Returning to our context, where femicide takes on its own complex dimensions, recent incidents in Kenya underscore the urgency of these literary explorations. Each woman brutally murdered represents not merely an individual tragedy but also the potential matriarch of a lineage.

In December, a thought-provoking anthology, The Unspoken Crime Scenes, was released in Kampala by Ugandan Poets Against Sexual Harassment, Assault and Rape (Upashasar). Edited by Harlord Ankwasa, the collection delves into the nexus between sex, gender and crime, with many pieces focusing on the specter of femicide. The anthology provides a platform for artists to express their anguish and frustration at the prevailing gender-based violence.

As femicide cases surge in our country, urgent and multifaceted responses are imperative. Legal reforms and enforcement form crucial components in addressing gender-based violence, ensuring effective prosecution of perpetrators for justice to prevail. Educational programmes play a pivotal role in challenging harmful cultural norms and promoting gender equality. Literature, with its capacity to provoke thought and inspire change, becomes a powerful tool in this educational arsenal against femicide.

In our societies today, gender-based violence and cultural norms perpetuating gender inequality emerge as significant factors contributing to femicide. The World Health Organisation’s reports highlighting the prevalence of intimate partner violence underscore the urgent need for comprehensive strategies.

Cultural norms perpetuating gender inequality play a critical role in fostering environments where femicide is tolerated or overlooked. The African Union’s Agenda 2063 recognises the imperative of addressing such cultural practices undermining the rights of women and girls. Solutions demand a holistic approach involving legal reforms, educational initiatives and community engagement.

Strengthening legal frameworks, enforcing existing laws and closing legislative gaps are essential steps in combating gender-based violence. Integrating educational programmes challenging harmful cultural norms and promoting gender equality into school curricula and community outreach efforts is imperative.

Community engagement is crucial in changing societal attitudes towards gender-based violence. Open dialogues challenging stereotypes and promoting respect for women are essential components of this strategy. Organisations like Upashasar, creating spaces for artistic expressions confronting gender-based violence, merit acknowledgment and amplification.

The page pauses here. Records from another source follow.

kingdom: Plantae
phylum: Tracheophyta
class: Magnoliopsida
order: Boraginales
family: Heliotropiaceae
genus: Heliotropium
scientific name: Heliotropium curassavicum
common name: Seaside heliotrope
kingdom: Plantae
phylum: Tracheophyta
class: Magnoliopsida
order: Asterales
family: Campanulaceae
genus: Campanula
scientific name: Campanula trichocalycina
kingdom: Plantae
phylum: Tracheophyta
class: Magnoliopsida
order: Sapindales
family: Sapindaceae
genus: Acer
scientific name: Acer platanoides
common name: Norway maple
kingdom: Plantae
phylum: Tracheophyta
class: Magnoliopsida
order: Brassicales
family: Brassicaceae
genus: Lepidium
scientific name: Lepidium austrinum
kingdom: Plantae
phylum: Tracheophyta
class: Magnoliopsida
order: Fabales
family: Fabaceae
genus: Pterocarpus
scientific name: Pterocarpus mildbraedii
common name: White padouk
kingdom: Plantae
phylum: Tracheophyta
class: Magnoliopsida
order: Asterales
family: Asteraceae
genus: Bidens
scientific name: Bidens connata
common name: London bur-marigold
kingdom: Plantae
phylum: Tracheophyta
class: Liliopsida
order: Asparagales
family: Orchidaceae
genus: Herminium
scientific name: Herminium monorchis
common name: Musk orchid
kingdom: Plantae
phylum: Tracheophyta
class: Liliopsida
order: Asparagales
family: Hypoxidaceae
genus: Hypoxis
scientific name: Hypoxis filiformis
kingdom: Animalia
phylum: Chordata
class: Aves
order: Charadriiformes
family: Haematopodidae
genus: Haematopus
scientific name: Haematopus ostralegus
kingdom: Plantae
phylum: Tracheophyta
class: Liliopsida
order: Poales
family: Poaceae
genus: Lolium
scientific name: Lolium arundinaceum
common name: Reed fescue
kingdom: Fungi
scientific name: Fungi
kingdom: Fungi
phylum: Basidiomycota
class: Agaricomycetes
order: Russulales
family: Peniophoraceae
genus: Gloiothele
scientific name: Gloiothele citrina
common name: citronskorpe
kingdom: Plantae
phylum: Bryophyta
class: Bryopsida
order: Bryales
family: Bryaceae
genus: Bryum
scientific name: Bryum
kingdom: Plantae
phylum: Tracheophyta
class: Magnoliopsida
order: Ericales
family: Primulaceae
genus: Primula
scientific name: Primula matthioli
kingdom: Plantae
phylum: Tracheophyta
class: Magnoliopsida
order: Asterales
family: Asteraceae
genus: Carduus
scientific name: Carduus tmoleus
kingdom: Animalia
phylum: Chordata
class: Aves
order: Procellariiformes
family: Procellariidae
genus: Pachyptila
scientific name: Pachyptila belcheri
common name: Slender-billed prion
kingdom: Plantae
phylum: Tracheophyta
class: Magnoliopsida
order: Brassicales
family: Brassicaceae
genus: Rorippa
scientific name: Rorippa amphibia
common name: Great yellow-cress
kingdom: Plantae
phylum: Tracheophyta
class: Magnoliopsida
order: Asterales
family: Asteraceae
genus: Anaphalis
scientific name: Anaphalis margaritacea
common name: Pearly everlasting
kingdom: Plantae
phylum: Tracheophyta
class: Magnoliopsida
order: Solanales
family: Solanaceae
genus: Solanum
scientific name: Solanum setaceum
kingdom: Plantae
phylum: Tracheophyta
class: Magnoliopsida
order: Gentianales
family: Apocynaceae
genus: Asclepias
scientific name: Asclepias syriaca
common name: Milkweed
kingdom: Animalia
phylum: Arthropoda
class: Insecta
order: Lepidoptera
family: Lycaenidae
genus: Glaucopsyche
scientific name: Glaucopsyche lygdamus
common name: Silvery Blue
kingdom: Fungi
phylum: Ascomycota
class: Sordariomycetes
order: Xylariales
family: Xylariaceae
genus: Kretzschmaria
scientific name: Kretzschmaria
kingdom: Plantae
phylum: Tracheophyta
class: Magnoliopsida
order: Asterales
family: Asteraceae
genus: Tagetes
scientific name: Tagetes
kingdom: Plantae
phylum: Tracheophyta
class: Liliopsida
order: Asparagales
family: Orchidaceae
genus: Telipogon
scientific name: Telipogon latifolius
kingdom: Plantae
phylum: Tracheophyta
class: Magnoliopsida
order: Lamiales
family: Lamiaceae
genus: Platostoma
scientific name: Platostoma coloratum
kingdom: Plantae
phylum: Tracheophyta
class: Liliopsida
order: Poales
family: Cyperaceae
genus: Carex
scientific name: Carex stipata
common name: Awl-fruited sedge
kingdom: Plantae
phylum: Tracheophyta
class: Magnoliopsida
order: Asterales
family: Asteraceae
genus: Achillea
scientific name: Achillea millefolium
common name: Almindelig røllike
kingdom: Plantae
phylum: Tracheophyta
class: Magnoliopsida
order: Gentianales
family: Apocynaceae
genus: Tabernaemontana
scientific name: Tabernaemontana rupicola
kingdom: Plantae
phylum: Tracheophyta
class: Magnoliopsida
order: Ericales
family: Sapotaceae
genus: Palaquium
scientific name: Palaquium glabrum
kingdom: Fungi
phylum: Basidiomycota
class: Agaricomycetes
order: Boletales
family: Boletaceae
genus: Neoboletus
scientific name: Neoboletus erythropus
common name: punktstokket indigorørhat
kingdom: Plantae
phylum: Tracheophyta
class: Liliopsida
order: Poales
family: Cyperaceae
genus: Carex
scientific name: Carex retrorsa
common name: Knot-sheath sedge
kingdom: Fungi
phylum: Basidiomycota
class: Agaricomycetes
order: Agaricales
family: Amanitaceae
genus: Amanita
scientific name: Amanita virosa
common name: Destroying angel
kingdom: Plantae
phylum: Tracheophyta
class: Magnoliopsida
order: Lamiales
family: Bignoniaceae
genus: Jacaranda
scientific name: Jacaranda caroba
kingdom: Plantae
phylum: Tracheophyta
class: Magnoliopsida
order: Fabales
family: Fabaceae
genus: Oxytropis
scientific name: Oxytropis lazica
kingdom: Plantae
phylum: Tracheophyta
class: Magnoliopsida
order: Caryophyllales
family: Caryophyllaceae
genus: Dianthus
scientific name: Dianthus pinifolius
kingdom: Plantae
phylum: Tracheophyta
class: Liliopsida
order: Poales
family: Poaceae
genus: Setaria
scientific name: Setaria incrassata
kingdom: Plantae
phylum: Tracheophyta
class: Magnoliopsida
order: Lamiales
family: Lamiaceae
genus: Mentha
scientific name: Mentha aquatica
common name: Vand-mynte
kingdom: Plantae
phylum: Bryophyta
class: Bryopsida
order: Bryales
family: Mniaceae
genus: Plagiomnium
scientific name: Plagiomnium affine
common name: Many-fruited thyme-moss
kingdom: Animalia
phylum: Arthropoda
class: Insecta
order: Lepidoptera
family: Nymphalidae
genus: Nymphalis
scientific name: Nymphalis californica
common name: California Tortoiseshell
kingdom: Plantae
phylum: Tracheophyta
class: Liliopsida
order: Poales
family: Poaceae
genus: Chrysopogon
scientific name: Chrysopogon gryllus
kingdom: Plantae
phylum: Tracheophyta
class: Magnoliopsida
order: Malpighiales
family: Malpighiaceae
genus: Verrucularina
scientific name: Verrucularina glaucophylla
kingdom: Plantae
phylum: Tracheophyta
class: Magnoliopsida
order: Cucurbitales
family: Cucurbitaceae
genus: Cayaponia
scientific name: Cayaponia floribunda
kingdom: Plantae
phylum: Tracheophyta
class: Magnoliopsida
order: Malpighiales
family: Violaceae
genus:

The economic challenges faced by young female victims, especially in urban areas, demand targeted interventions. Self-sponsored female students, vulnerable to exploitation, highlight the need for economic empowerment programmes uplifting vulnerable populations and providing alternatives to those at risk.

Male chauvinism and misogyny rooted in patriarchal ideologies represent another critical challenge. Cultural and conservative views on the perceived valuelessness of female lives in some homesteads need to be challenged. Instilling in male children the principles of respect and equality, emphasising the value and protection of female lives, becomes imperative.

Let us not remain silent about what lawyer and human rights activist Wangui Gitahi now calls “the silent epidemic of violence against women”. Murderous male rage is a worrying symptom of a deeply ailing society.